O jongo é uma dança de roda tida como uma das origens do samba e considerado pelo Governo Federal como Patrimônio Histórico Nacional. Sua origem remonta à região africana do Congo e Angola e chegou ao Brasil Colônia com os negros. A estruturada festa do jongo segue ritos tradicionais consagrados, como fogueira ao centro e o terreiro rodeado por tochas. Antes de iniciar os pontos, a mulher negra mais idosa é responsável pelo jongo, pede licença aos pretos velhos antigos — velhos jongueiros — benzendo os tambores sagrados.

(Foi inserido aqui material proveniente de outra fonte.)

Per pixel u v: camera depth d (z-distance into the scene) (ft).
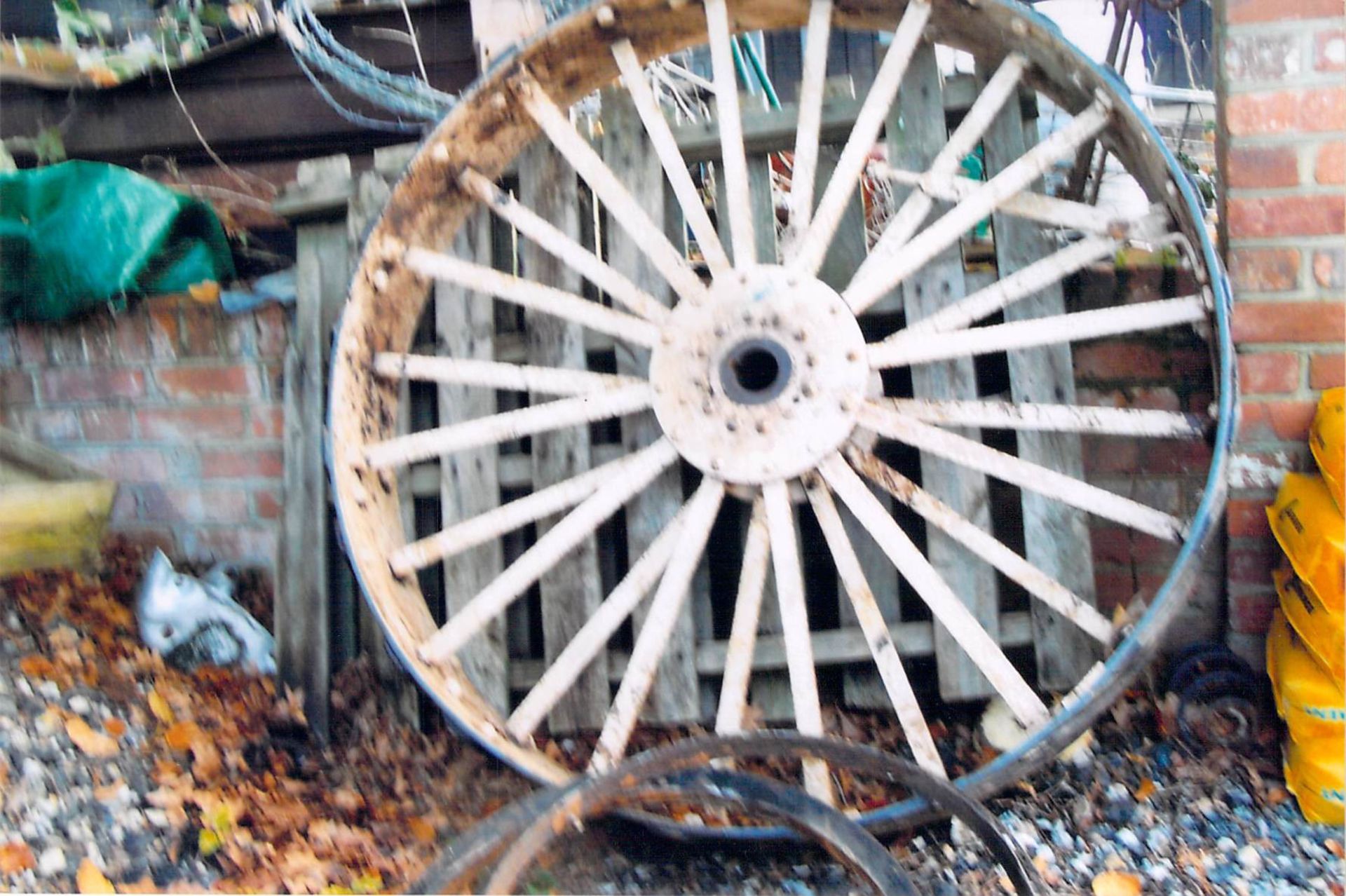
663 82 11.79
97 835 7.39
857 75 9.03
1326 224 7.95
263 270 11.02
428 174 8.18
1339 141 7.88
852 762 7.02
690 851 7.90
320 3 11.56
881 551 8.85
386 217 8.08
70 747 7.88
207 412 10.05
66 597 9.21
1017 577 7.57
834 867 7.68
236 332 9.96
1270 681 8.27
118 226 9.78
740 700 7.86
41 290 9.95
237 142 11.73
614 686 9.21
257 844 7.73
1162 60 13.50
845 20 8.39
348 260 9.66
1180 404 8.71
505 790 8.65
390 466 8.36
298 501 9.36
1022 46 7.80
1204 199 10.17
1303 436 8.13
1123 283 8.72
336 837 7.93
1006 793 8.04
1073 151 8.56
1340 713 7.31
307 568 9.25
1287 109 7.92
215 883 7.32
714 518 8.26
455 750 9.04
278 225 11.59
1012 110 8.70
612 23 8.00
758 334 7.85
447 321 9.29
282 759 8.74
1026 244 8.62
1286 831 7.47
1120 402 8.79
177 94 11.75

É costume dançar o jongo no dia 13 de maio, em homenagem aos ancestrais sacrificados pela escravidão, assim como nos dias de santos católicos de devoção da comunidade, nas festas juninas e em casamentos. Originalmente é dançado ao som de tambores, confeccionados com troncos de árvore e considerados sagrados por seu poder de comunicação com os antepassados, indo “buscar quem mora longe”. Os pontos do jongo costumam retratar o contato com a natureza, fatos do cotidiano, o dia a dia do trabalho braçal nas fazendas e a revolta diante da opressão. Mistura o português com a língua quimbundo, herança dos povos Bantu.
O Quilombo São José da Serra é o berço do jongo e terra natal da lendária jongueira e sambista Clementina de Jesus.